Accordingly, Article 6 para. 1 (Art. 6-1) is not applicable in the
instant case.
It follows that this complaint is incompatible ratione materiae
with the Convention within the meaning of Article 27 para. 2
(Art. 27-2).
3. The original applicant furthermore complained about the alleged
unfairness of the private prosecution proceedings against judge E and
prosecutors JV and TS. There had allegedly been no equality of arms and
he had not been allowed to call witnesses. He again invoked Article 6
(Art. 6) of the Convention.
The Commission has just found that Article 6 (Art. 6) is not
applicable in the present case. It follows that this complaint is also
incompatible ratione materiae with the Convention within the meaning
of Article 27 para. 2 (Art. 27-2).
4. The original applicant finally complained about the alleged lack
of an effective remedy in the private prosecution proceedings and about
their allegedly discriminatory outcome. He invoked Articles 13 and 14
(Art. 13, 14) of the Convention which read as follows:
"Everyone whose rights and freedoms as set forth in this
Convention are violated shall have an effective remedy
before a national authority notwithstanding that the
violation has been committed by persons acting in an
official capacity."
"The enjoyment of the rights and freedoms set forth in this
Convention shall be secured without discrimination on any
ground such as sex, race, colour, language, religion,
political or other opinion, national or social origin,
association with a national minority, property, birth or
other status."
The Commission recalls that the respective rights guaranteed by
Articles 13 and 14 (Art. 13, 14) can only relate to a right or freedom
protected by one of the substantive provisions of the Convention or its
Protocols (see, e.g., Eur. Court HR, Pierre-Bloch v.
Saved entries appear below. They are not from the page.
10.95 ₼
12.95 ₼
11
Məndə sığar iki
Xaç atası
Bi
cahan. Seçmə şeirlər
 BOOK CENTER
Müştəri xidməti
France judgment
of 21 October 1997, Reports 1997-VI, No. 53, paras. 62-64).
Given the Commission's finding above that Article 6 (Art. 6) of
the Convention does not apply in the instant case, Articles 13 and 14
(Art. 13, 14) are also inapplicable.
It follows that this complaint is also incompatible ratione
materiae with the Convention within the meaning of Article 27 para. 2
(Art. 27-2).
For these reasons, the Commission, unanimously,
DECLARES INADMISSIBLE the remainder of the application.